All kidding aside, this was one smooth operator. The press is silent as to the reason 39-year-old Chunbo Shen married the 76-year-old man from Kingston, WA, whom she met online. We know little about the Illinois husband, except that he exists, which also means he didn't check public records before marriage.

The Washington husband found his wife's joint tax return with this other husband on his computer. Now he understood all the trips she took; she must have said she was visiting family, and she was. Ironically, she was even arrested at the airport: Kitsap County has charged her with bigamy. All good things come to an end. Both husbands would make ideal 'poster children' for reasons to explore public records before getting married.

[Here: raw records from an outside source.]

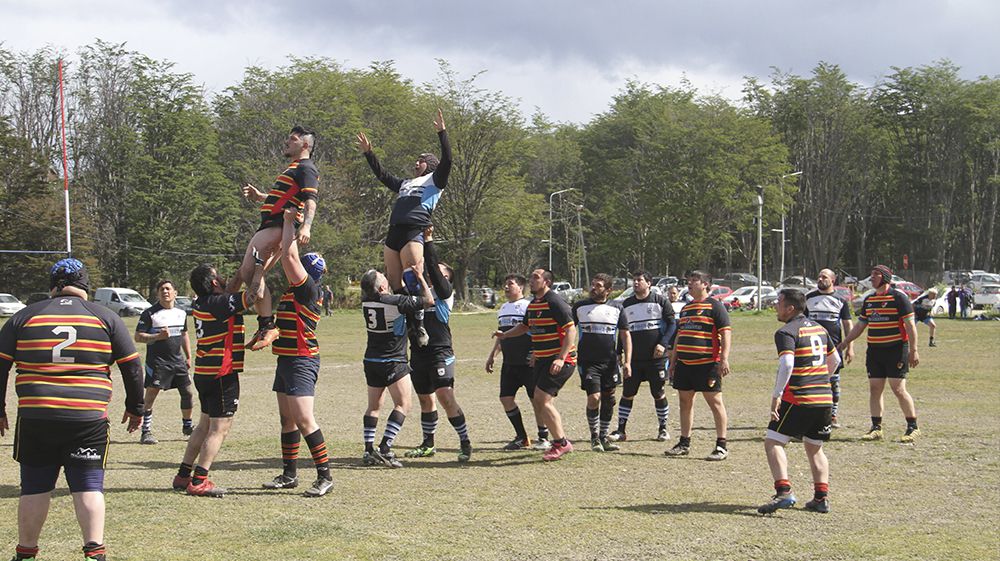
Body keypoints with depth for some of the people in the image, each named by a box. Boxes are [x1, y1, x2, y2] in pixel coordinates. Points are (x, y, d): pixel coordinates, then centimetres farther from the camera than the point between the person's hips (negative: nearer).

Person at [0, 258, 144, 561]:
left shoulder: (24, 317, 8)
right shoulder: (106, 318, 7)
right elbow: (133, 367, 9)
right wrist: (135, 409, 20)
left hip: (35, 418, 1)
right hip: (89, 419, -1)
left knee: (34, 487, 10)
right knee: (89, 486, 4)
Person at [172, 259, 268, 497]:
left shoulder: (201, 303, 8)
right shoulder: (218, 303, -18)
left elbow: (231, 291, 25)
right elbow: (253, 296, -21)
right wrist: (258, 272, -6)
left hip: (204, 373, 9)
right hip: (221, 373, -9)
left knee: (205, 425, 18)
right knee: (220, 428, -4)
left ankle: (183, 476, 21)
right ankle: (198, 481, -6)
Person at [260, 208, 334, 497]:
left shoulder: (308, 290, -13)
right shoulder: (295, 290, 11)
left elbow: (289, 255, -21)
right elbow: (289, 255, 21)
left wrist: (289, 221, -11)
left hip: (301, 362, -10)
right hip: (287, 360, 10)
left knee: (304, 420, -13)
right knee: (287, 420, 14)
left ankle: (325, 476, -10)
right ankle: (289, 475, 21)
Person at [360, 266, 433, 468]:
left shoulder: (365, 301, -2)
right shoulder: (396, 302, -20)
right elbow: (429, 300, -12)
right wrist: (420, 278, -2)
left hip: (371, 360, 6)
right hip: (393, 362, -6)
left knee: (374, 406, 14)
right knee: (403, 405, -2)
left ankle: (369, 451, 9)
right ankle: (385, 448, -14)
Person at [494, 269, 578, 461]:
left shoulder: (555, 302, -15)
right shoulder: (533, 304, 13)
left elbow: (571, 330, -20)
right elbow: (525, 326, 31)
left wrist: (561, 358, -26)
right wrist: (504, 335, 16)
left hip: (560, 360, -10)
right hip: (542, 360, 10)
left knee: (542, 400, -16)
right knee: (539, 402, 9)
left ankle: (561, 443, -7)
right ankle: (559, 442, 19)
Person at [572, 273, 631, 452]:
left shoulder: (616, 308, 5)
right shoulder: (580, 307, 3)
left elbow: (625, 335, 6)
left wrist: (627, 362, -2)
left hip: (610, 362, 2)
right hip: (588, 361, -2)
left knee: (608, 401, 7)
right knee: (594, 398, -13)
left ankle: (604, 437, 21)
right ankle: (594, 436, 5)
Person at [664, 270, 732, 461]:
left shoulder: (714, 306, -5)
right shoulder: (686, 308, 19)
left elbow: (726, 333, -11)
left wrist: (724, 359, -19)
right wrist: (672, 362, 22)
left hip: (707, 364, -8)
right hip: (684, 363, 8)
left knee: (715, 401, -4)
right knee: (685, 402, 10)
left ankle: (721, 446, -1)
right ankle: (684, 443, 18)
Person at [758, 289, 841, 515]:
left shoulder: (786, 332, -9)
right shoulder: (819, 329, 16)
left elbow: (787, 364, -23)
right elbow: (835, 360, 26)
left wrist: (776, 395, -21)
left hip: (798, 399, -7)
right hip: (825, 399, 8)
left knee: (773, 442, -5)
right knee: (814, 448, 19)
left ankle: (784, 491, -20)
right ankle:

And that is the moral of the story, as I see it. An older American man marrying a pretty young immigrant woman should come down to earth and realize it's not his masculine prowess she is after. I don't mean to imply that all such relationships are corrupt, but there is a large precedent.

Before you blindly trust someone, why not build your trust on solid ground? Check out your intended's background and verify that there is no other marriage certificate on file. While you are at it, make sure she has no civil judgments, liens or bankruptcies, or even criminal history. You can find all that information in public records.

Then you'll at least know whether the love of your life has reasons to deceive you, or not. Romance is wonderful, but trust is earned; there is nothing wrong with protecting your interests. Better safe than sorry. How many more cliches do I need to employ to convince you?